WORK ITEM -
Without including any picture, repeat the records below exactly.
--- WORKING DATA Enclosed Below ---
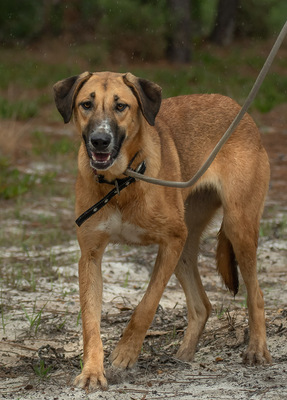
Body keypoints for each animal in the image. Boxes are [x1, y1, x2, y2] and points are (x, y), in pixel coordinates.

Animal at [54, 72, 272, 390]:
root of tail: (238, 110)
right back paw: (183, 357)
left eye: (121, 106)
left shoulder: (171, 241)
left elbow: (146, 306)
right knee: (202, 305)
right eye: (86, 104)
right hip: (186, 247)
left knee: (256, 294)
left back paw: (256, 350)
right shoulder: (90, 256)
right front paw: (92, 371)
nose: (100, 141)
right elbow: (90, 322)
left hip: (237, 227)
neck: (121, 183)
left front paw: (125, 354)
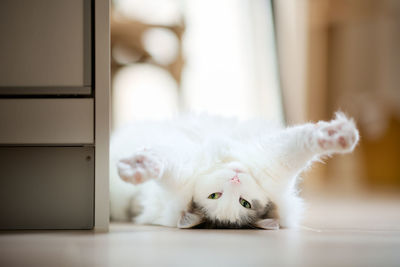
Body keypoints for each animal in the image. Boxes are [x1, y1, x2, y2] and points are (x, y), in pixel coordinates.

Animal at [109, 113, 360, 230]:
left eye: (244, 203)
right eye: (215, 196)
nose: (235, 179)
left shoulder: (273, 163)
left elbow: (302, 142)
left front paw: (337, 135)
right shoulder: (183, 173)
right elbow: (162, 163)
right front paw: (136, 167)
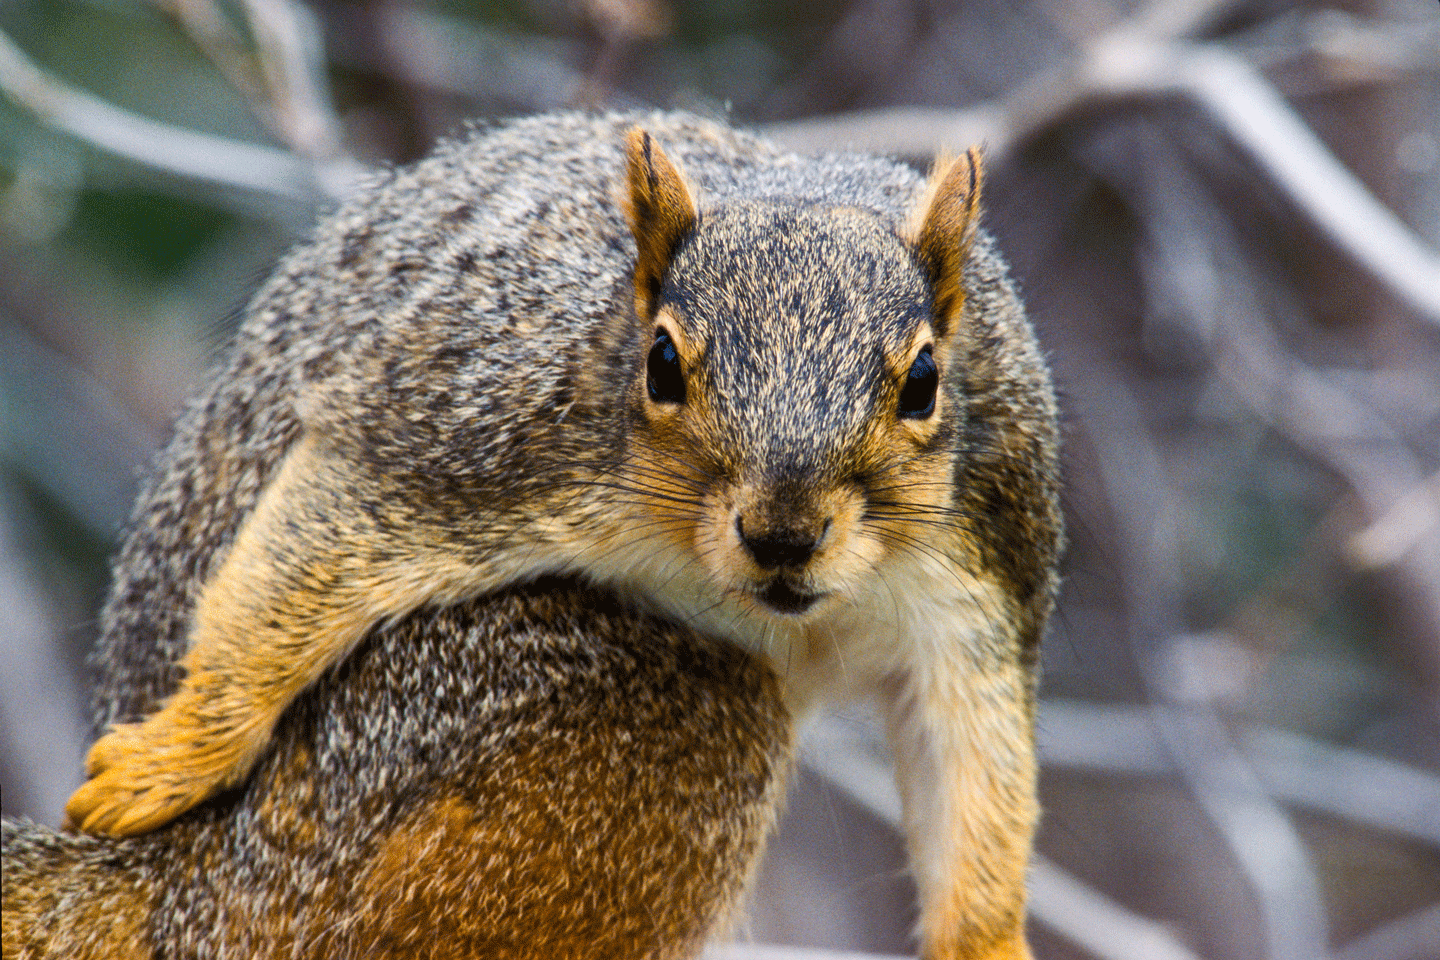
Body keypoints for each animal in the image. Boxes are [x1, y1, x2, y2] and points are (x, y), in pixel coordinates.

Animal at [2, 110, 1059, 960]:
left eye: (923, 381)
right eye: (661, 364)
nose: (783, 536)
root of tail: (189, 885)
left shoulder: (982, 571)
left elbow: (971, 763)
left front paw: (989, 941)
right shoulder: (482, 429)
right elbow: (328, 523)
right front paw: (177, 750)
--- End of Enclosed WORKING DATA ---
ANSWER TO THIS TASK -
Body keypoints for each animal in the image. Boxes are [x1, y1, x2, y2] and points are (x, y), in pixel coordinates.

Animal at [54, 72, 272, 390]:
root of tail: (238, 110)
right back paw: (183, 357)
left eye: (121, 106)
left shoulder: (171, 241)
left elbow: (146, 306)
right knee: (202, 305)
right eye: (86, 104)
right hip: (186, 247)
left knee: (256, 294)
left back paw: (256, 350)
right shoulder: (90, 256)
right front paw: (92, 371)
nose: (100, 141)
right elbow: (90, 322)
left hip: (237, 227)
neck: (121, 183)
left front paw: (125, 354)
Body keypoints for each animal in the image. Boxes are [x1, y1, x2, y2] and points are (x, y), in pixel coordinates.

Animal at [109, 113, 360, 230]:
left eye: (244, 203)
right eye: (215, 196)
nose: (235, 179)
left shoulder: (273, 163)
left elbow: (302, 142)
left front paw: (337, 135)
right shoulder: (183, 173)
right elbow: (162, 163)
right front paw: (136, 167)
Body keypoints for each animal in the image. Boxes are [x1, y1, x2, y2] and points are (x, y), in pixel coordinates.

Animal at [2, 110, 1059, 960]:
left eye: (923, 381)
right eye: (661, 364)
nose: (783, 536)
root of tail: (189, 885)
left shoulder: (982, 571)
left elbow: (971, 763)
left front paw: (989, 941)
right shoulder: (482, 429)
right elbow: (328, 523)
right front paw: (177, 750)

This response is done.